Dans cet écoulement mélancolique des états d’âmes et des modes de penser, les œuvres du vieux Flaubert restent debout, respectées. C’est assez pour que nous pardonnions au bon auteur les incohérences et les contradictions que révèlent abondamment ses lettres et ses entretiens familiers. Et parmi ces contradictions, il en est une qu’il faut admirer et bénir. Flaubert qui ne croyait à rien au monde et qui se demandait plus amèrement que l’Ecclésiaste : « Quel fruit revient-il à l’homme de tout l’ouvrage ? » Flaubert fut le plus laborieux des ouvriers de lettres. Il travaillait quatorze heures par jour. Perdant beaucoup de temps à s’informer et à se documenter (ce qu’il faisait très mal, car il manquait de critique et de méthode), consacrant de longs après-midi à exhaler ce que M. Henry Laujol appelle si bien « sa mélancolie rugissante », suant, soufflant, haletant, se donnant des peines infinies et courbant tout le jour sur une table sa vaste machine faite pour le grand air des bois, de la mer, des montagnes, et que l’apoplexie menaça longtemps avant de la foudroyer, il joignit, pour l’accomplissement de son œuvre, à l’entêtement d’un scribe frénétique et au zèle désintéressé des grands moines savants l’ardeur instinctive de l’abeille et de l’artiste.

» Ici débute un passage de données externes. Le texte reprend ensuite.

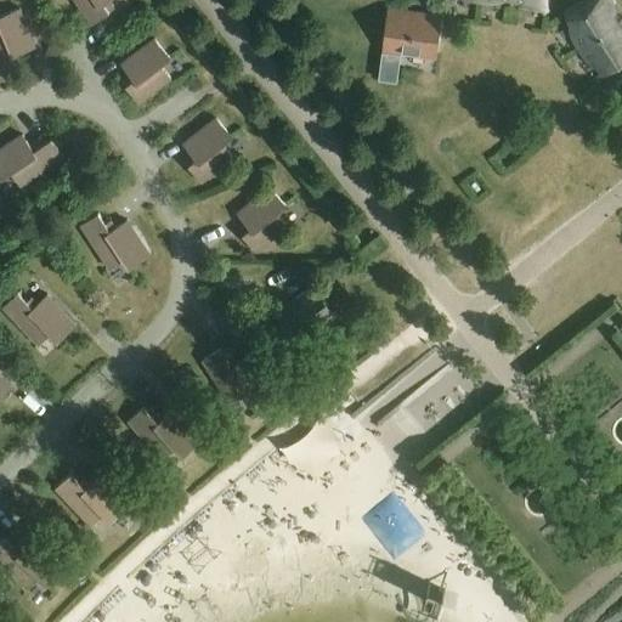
[(74,0),(92,26),(109,13),(103,5),(111,0),(74,0)]
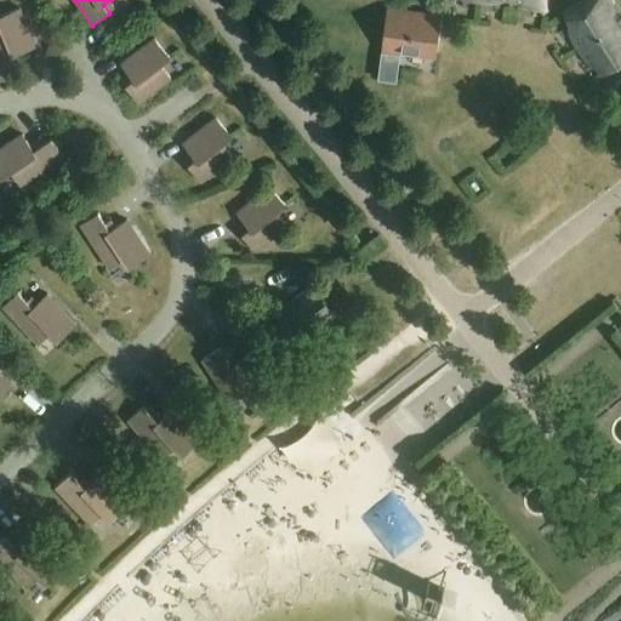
[(478,0),(478,4),(480,4),(480,0),(511,0),(511,7),(512,9),(513,0),(519,0),(545,4),(543,12),(545,12),(546,0),(478,0)]
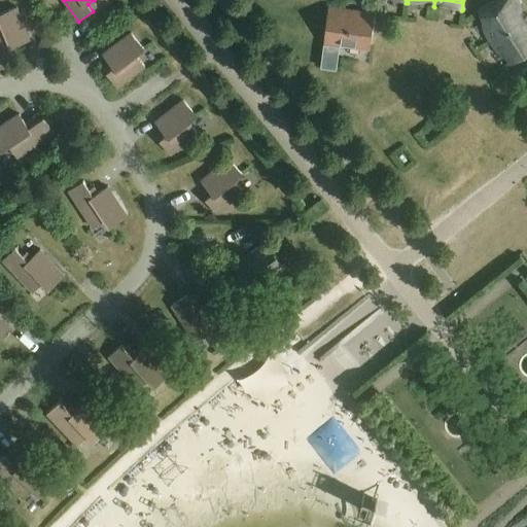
[(514,0),(504,0),(480,16),(494,39),(487,43),(488,44),(494,41),(510,64),(526,53),(526,34),(521,25),(525,22),(524,21),(520,24),(514,12),(518,9),(517,6),(516,3),(514,0)]
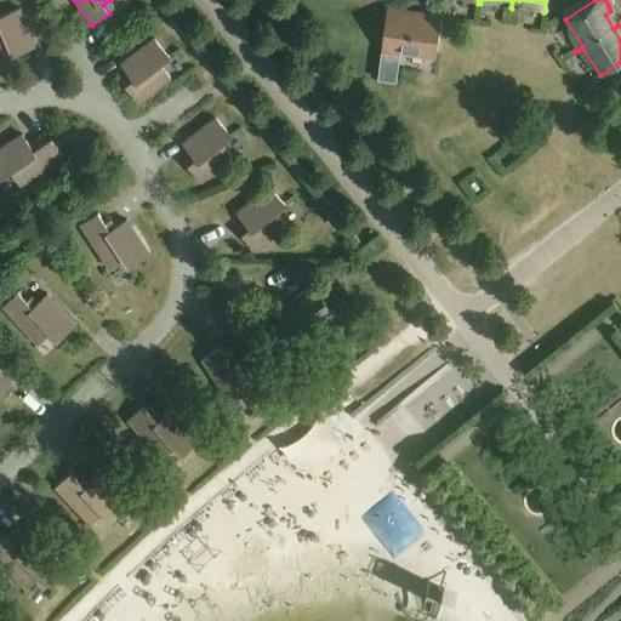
[(0,68),(1,72),(21,64),(17,55),(35,47),(35,46),(34,46),(18,11),(21,10),(20,9),(0,16),(0,28),(0,29),(0,28),(0,68)]
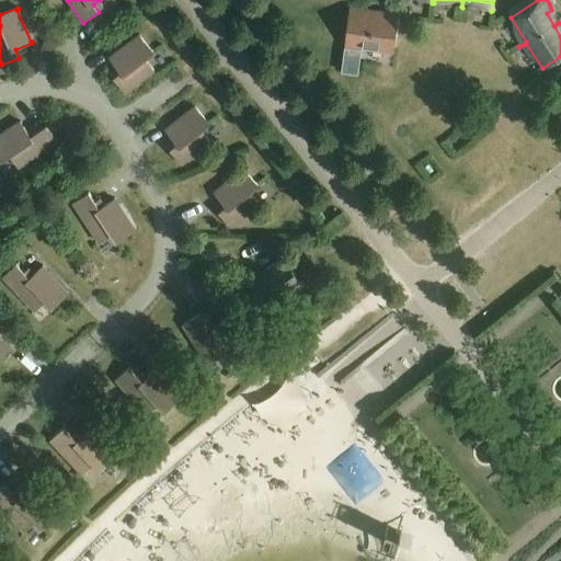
[(347,44),(393,50),(397,19),(351,12),(347,44)]
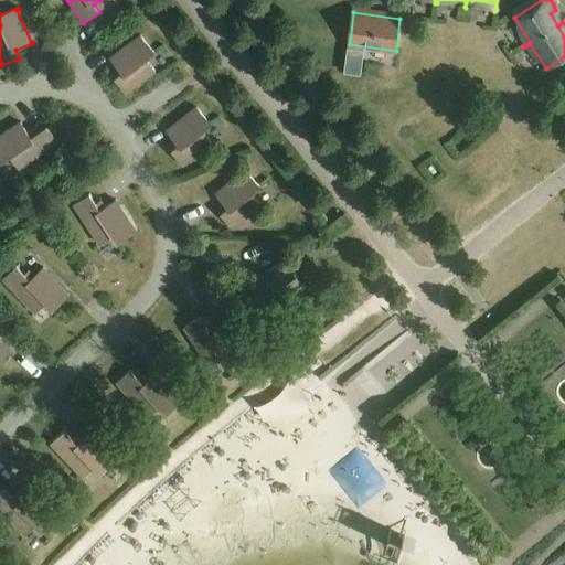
[(114,78),(126,94),(153,73),(157,76),(158,76),(147,61),(155,54),(140,35),(139,36),(140,38),(112,60),(112,57),(110,59),(121,74),(114,78)]
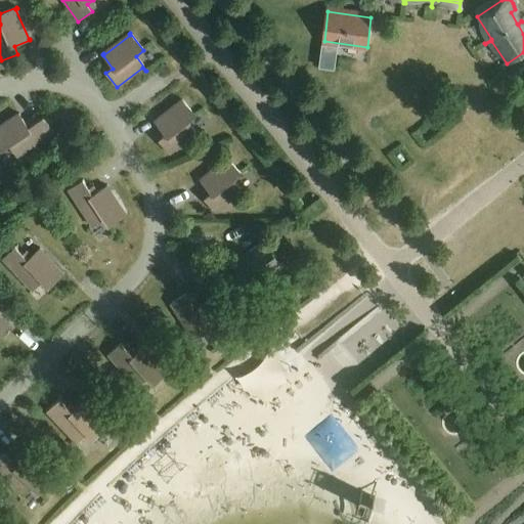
[(322,46),(320,57),(368,63),(370,52),(322,46)]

Pourquoi, ne croyant à rien, n’espérant rien, ne désirant rien, se livrait-il à un si rude labeur ? Cette antinomie, du moins, il la concilia quand il fit, en pleine gloire, cet aveu douloureux : « Après tout, le travail, c’est encore le meilleur moyen d’escamoter la vie. »

Il était malheureux. Si c’était à tort et s’il était victime de ses idées fausses, il n’en éprouvait pas moins des tortures réelles. N’imitons pas l’abbé Bournisien, qui niait les souffrances d’Emma, parce qu’Emma ne souffrait ni de la faim ni du froid. Tel ne sent pas les dents de fer qui mordent sa chair, tel autre est offensé par un oreiller de duvet. Flaubert, comme la princesse de la Renaissance, « porta plus que son faix de l’ennui commun à toute créature bien née ».

Il trouva quelque soulagement à hurler des maximes pitoyables. Ne lui en faisons pas un grief trop lourd. C’est vrai qu’il avait des idées littéraires parfaitement insoutenables. Il était de ces braves capitaines qui ne savent pas raisonner de la guerre, mais qui gagnent les batailles.



  1. Cet article a été fait à propos d’une Étude très remarquée de M. Henry Laujol dans la Revue bleue.